Amasea, amo dunu ea fi Isala: ili soge amo ganodini ilia da ‘Emo Salasu Fadegai Fi’ ilima sia: mu.
11 Wanneer mannen, de een met den ander, twisten, en de vrouw des enen toetreedt, om haar man uit de hand desgenen, die hem slaat, te redden, en haar hand uitstrekt, en zijn schamelheid aangrijpt;
Dunu aduna da gegesea amola dunu afae ea uda da egoa fidimusa: , eno dunu ea gulusu gaguba: sea,
12 Zo zult gij haar hand afhouwen, uw oog zal niet verschonen.
ema mae asigima. Ea lobo damuni fasima.
13 Gij zult geen tweeerlei weegstenen in uw zak hebben; een groten en een kleinen.
14 Gij zult in uw huis geen tweeerlei efa hebben, een grote en een kleine.
Dilia da dioi ilegei o hano defei ilegei hamosea, mae ogogoma.
15 Gij zult een volkomen en gerechten weegsteen hebben; gij zult een volkomene en gerechte efa hebben; opdat uw dagen verlengd worden in het land, dat u de HEERE, uw God, geven zal.
Be moloidafa defei amola ilegei hamoma. Bai agoane hamosea, dilia da ode bagohame soge amo dilia Hina Gode da dilima iaha amo ganodini esalumu.
16 Want al wie zulks doet, is den HEERE, uw God, een gruwel; ja, al wie onrecht doet.
Dilia Hina Gode da nowa dunu da ogogosu o moloihame hou hamosea, bagadewane higasa.
17 Gedenkt, wat u Amalek gedaan heeft op den weg, als gij uit Egypte uittoogt;
Musa: dilia da Idibidi soge yolesili, logoga ahoanoba, A:malege dunu da dilima wadela: le hamosu. Amo bu dawa: ma!
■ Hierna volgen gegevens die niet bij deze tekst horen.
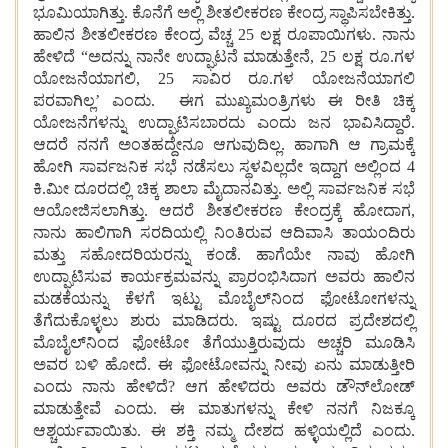
ಭೂಮಿಯಾಗಿತ್ತು. ಕೊನೆಗೆ ಅಲ್ಲಿ ಶೀತಲೀಕರಣ ಕೇಂದ್ರ ಸ್ಥಾಪಿಸಬೇಕಿತ್ತು.
ಹಾಲಿನ ಶೀತಲೀಕರಣ ಕೇಂದ್ರ ವೆಚ್ಚ 25 ಲಕ್ಷ ರೂಪಾಯಿಗಳು. ನಾನು
ಹೇಳಿದೆ “ಅದನ್ನು ನಾನೇ ಉದ್ಘಾಟನೆ ಮಾಡುತ್ತೇನೆ, 25 ಲಕ್ಷ ರೂ.ಗಳ
ಯೋಜನೆಯಾಗಲಿ, 25 ಸಾವಿರ ರೂ.ಗಳ ಯೋಜನೆಯಾಗಲಿ
ಪರವಾಗಿಲ್ಲ’ ಎಂದು. ಈಗ ಮುಖ್ಯಮಂತ್ರಿಗಳು ಈ ರೀತಿ ಚಿಕ್ಕ
ಯೋಜನೆಗಳನ್ನು ಉದ್ಘಾಟಿಸಬಾರದು ಎಂದು ಜನ ಭಾವಿಸಿದ್ದಾರೆ.
ಆದರೆ ನನಗೆ ಅಂತಹದ್ದೇನೂ ಆಗುವುದಿಲ್ಲ. ಹಾಗಾಗಿ ಆ ಗ್ರಾಮಕ್ಕೆ
ಹೋಗಿ ಸಾರ್ವಜನಿಕ ಸಭೆ ನಡೆಸಲು ಸ್ಥಳವಿಲ್ಲದೇ ಇದ್ದಾಗ ಅಲ್ಲಿಂದ 4
ಕಿ.ಮೀ ದೂರದಲ್ಲಿ ಚಿಕ್ಕ ಶಾಲಾ ಮೈದಾನವಿತ್ತು. ಅಲ್ಲಿ ಸಾರ್ವಜನಿಕ ಸಭೆ
ಆಯೋಜಿಸಲಾಗಿತ್ತು. ಆದರೆ ಶೀತಲೀಕರಣ ಕೇಂದ್ರಕ್ಕೆ ಹೋದಾಗ,
ನಾನು ಹಾಲಿಗಾಗಿ ಸರದಿಯಲ್ಲಿ ನಿಂತಿರುವ ಆದಿವಾಸಿ ತಾಯಂದಿರು
ಮತ್ತು ಸಹೋದರಿಯರನ್ನು ಕಂಡೆ. ಹಾಗೆಯೇ ನಾವು ಹೋಗಿ
ಉದ್ಘಾಟಿಸುವ ಕಾರ್ಯಕ್ರಮವನ್ನು ಪ್ರಾರಂಭಿಸಿದಾಗ ಅವರು ಹಾಲಿನ
ಮಡಕೆಯನ್ನು ಕೆಳಗೆ ಇಟ್ಟು ಮೊಬೈಲ್‌ನಿಂದ ಫೋಟೋಗಳನ್ನು
ತೆಗೆದುಕೊಳ್ಳಲು ಶುರು ಮಾಡಿದರು. ಇಷ್ಟು ದೂರದ ಪ್ರದೇಶದಲ್ಲಿ
ಮೊಬೈಲ್‌ನಿಂದ ಫೋಟೋ ತೆಗೆಯುತ್ತಿರುವುದು ಅಚ್ಚರಿ ಮೂಡಿಸಿ
ಅವರ ಬಳಿ ಹೋದೆ. ಈ ಫೋಟೋವನ್ನು ನೀವು ಏನು ಮಾಡುತ್ತೀರಿ
ಎಂದು ನಾನು ಹೇಳಿದೆ? ಆಗ ಹೇಳಿದರು ಅವರು ಡೌನ್‌ಲೋಡ್
ಮಾಡುತ್ತೇವೆ ಎಂದು. ಈ ಮಾತುಗಳನ್ನು ಕೇಳಿ ನನಗೆ ನಿಜಕ್ಕೂ
ಆಶ್ಚರ್ಯವಾಯಿತು. ಈ ಶಕ್ತಿ ನಮ್ಮ ದೇಶದ ಹಳ್ಳಿಯಲ್ಲಿದೆ ಎಂದು.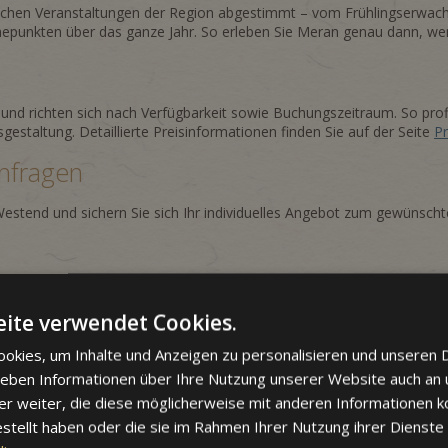
reichen Veranstaltungen der Region abgestimmt – vom Frühlingserwac
epunkten über das ganze Jahr. So erleben Sie Meran genau dann, wen
 und richten sich nach Verfügbarkeit sowie Buchungszeitraum. So prof
sgestaltung. Detaillierte Preisinformationen finden Sie auf der Seite
Pr
anfragen
a Westend und sichern Sie sich Ihr individuelles Angebot zum gewünsch
ite verwendet Cookies.
okies, um Inhalte und Anzeigen zu personalisieren und unseren 
 geben Informationen über Ihre Nutzung unserer Website auch an
er weiter, die diese möglicherweise mit anderen Informationen k
bst in Meran
estellt haben oder die sie im Rahmen Ihrer Nutzung ihrer Dienst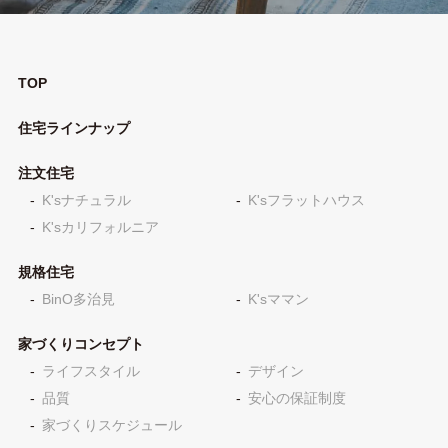
TOP
住宅ラインナップ
注文住宅
K'sナチュラル
K'sフラットハウス
K'sカリフォルニア
規格住宅
BinO多治見
K'sママン
家づくりコンセプト
ライフスタイル
デザイン
品質
安心の保証制度
家づくりスケジュール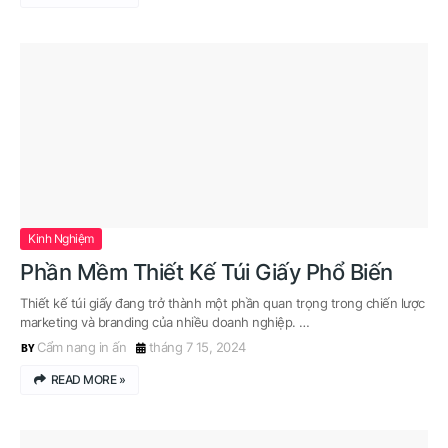
Kinh Nghiệm
Phần Mềm Thiết Kế Túi Giấy Phổ Biến
Thiết kế túi giấy đang trở thành một phần quan trọng trong chiến lược
marketing và branding của nhiều doanh nghiệp. …
Cẩm nang in ấn
tháng 7 15, 2024
READ MORE »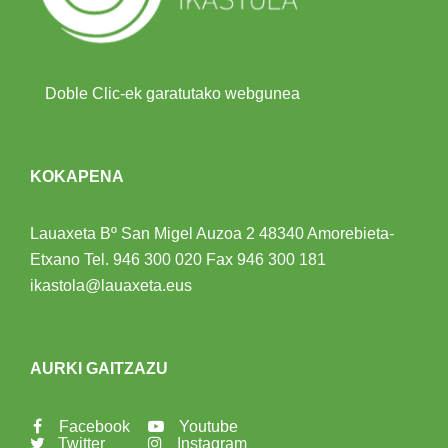
Doble Clic-ek garatutako webgunea
KOKAPENA
Lauaxeta Bº San Migel Auzoa 2
48340 Amorebieta-
Etxano
Tel.
946 300 020
Fax 946 300 181
ikastola@lauaxeta.eus
AURKI GAITZAZU
Facebook
Youtube
Twitter
Instagram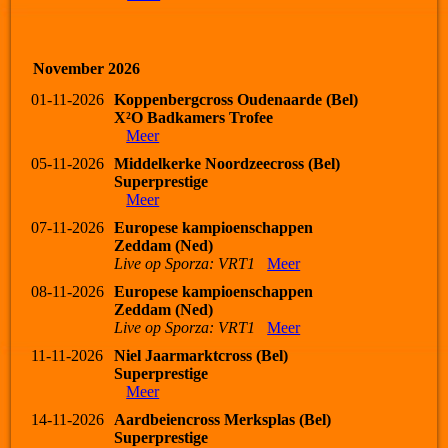
November 2026
01-11-2026
Koppenbergcross Oudenaarde (Bel)
X²O Badkamers Trofee
Meer
05-11-2026
Middelkerke Noordzeecross (Bel)
Superprestige
Meer
07-11-2026
Europese kampioenschappen
Zeddam (Ned)
Live op Sporza: VRT1
Meer
08-11-2026
Europese kampioenschappen
Zeddam (Ned)
Live op Sporza: VRT1
Meer
11-11-2026
Niel Jaarmarktcross (Bel)
Superprestige
Meer
14-11-2026
Aardbeiencross Merksplas (Bel)
Superprestige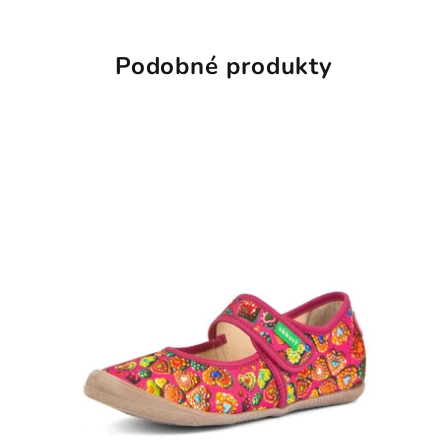
Podobné produkty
18 Hoe hij u op den weg ontmoette, en sloeg onder u in den staart al de zwakken achter u, als gij moede en mat waart; en hij vreesde God niet.
Dilia da da: i dioi amola bagade helei galea, ilia da dunu helebeba: le fa: no bobogei, amo hedofai. Ilia da Godema beda: su hou hame dawa: i.
19 Het zal dan geschieden, als u de HEERE, uw God, rust zal gegeven hebben, van al uw vijanden rondom, in het land, dat u de HEERE, uw God, ten erve geven zal, om hetzelve erfelijk te bezitten, dat gij de gedachtenis van Amalek van onder den hemel zult uitdelgen; vergeet het niet!
Mae gogolema! Dilia Hina Gode da soge E da dili gesowale fima: ne iaha, amo ganodini dilima ha lai huluane hasali dagoiba: le, dilia helefisu ba: sea, amo A: malege dunu huluane fane legema. Amasea, fa: no dunu fi da ilia dio hamedafa dawa: mu.